# WHAT YOU SHOULD DO
What is needed is every line of the data that includes the word "tree". Please copy each one.

# INPUT DATA
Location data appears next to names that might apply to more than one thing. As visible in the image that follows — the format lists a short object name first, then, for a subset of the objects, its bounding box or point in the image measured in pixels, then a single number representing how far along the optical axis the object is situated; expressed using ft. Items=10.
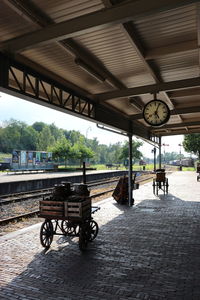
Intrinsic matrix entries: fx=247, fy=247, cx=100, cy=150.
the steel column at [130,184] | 37.93
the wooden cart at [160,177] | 49.65
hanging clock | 24.49
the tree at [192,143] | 138.10
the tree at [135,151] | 195.31
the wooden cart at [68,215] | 18.89
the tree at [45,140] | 322.14
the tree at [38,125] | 431.43
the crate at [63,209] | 18.84
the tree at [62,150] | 153.69
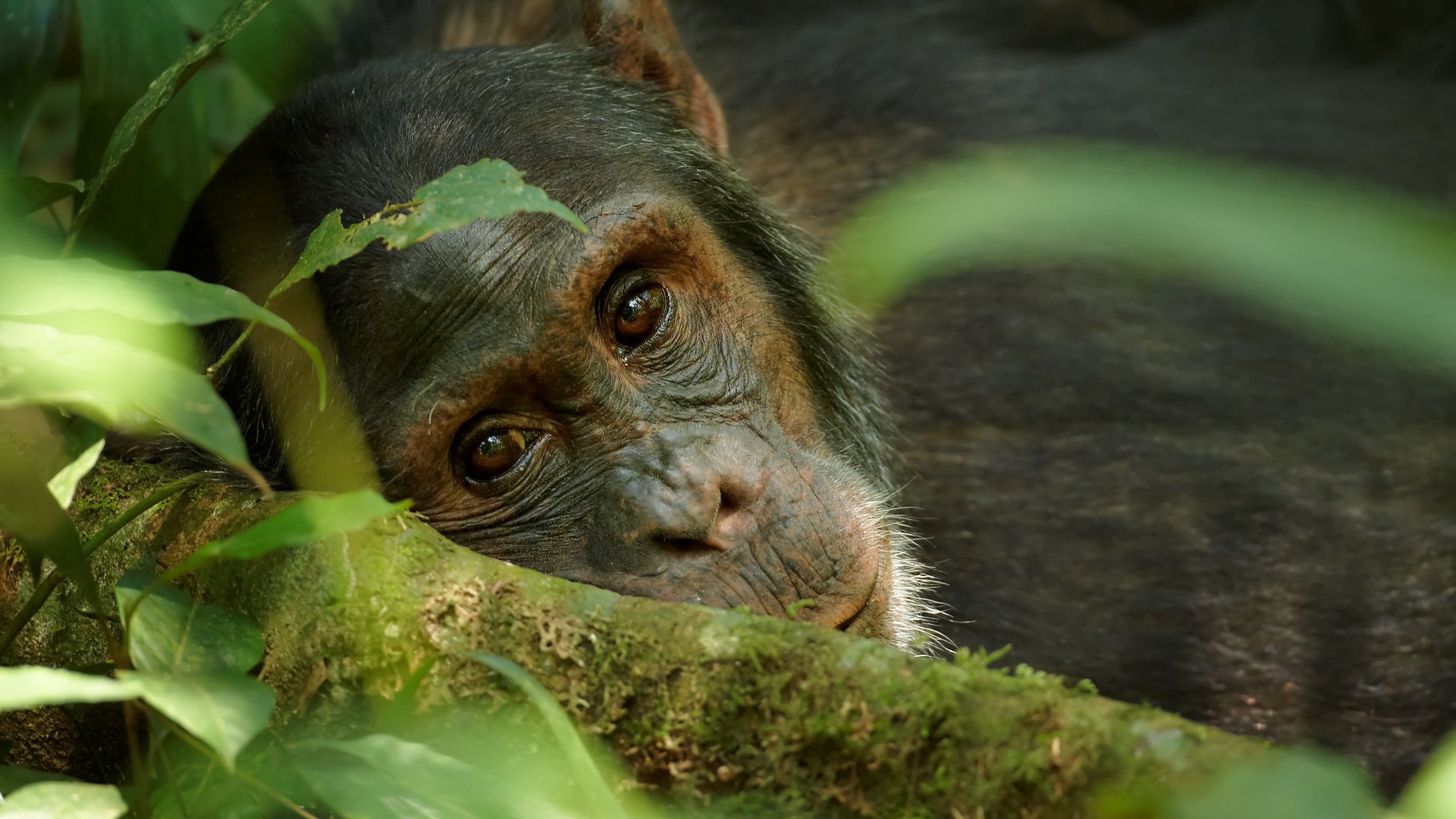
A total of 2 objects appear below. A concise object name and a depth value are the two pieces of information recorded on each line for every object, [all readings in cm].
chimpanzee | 472
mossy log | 454
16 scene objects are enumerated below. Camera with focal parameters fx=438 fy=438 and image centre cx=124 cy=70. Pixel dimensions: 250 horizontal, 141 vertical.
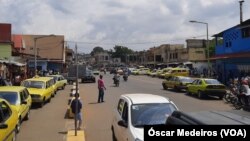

# EXERCISE OUTPUT
the tree at [192,143] | 138.10
the tree at [135,151] | 195.31
the tree at [45,140] | 322.14
the tree at [38,125] | 431.43
the tree at [62,150] | 153.69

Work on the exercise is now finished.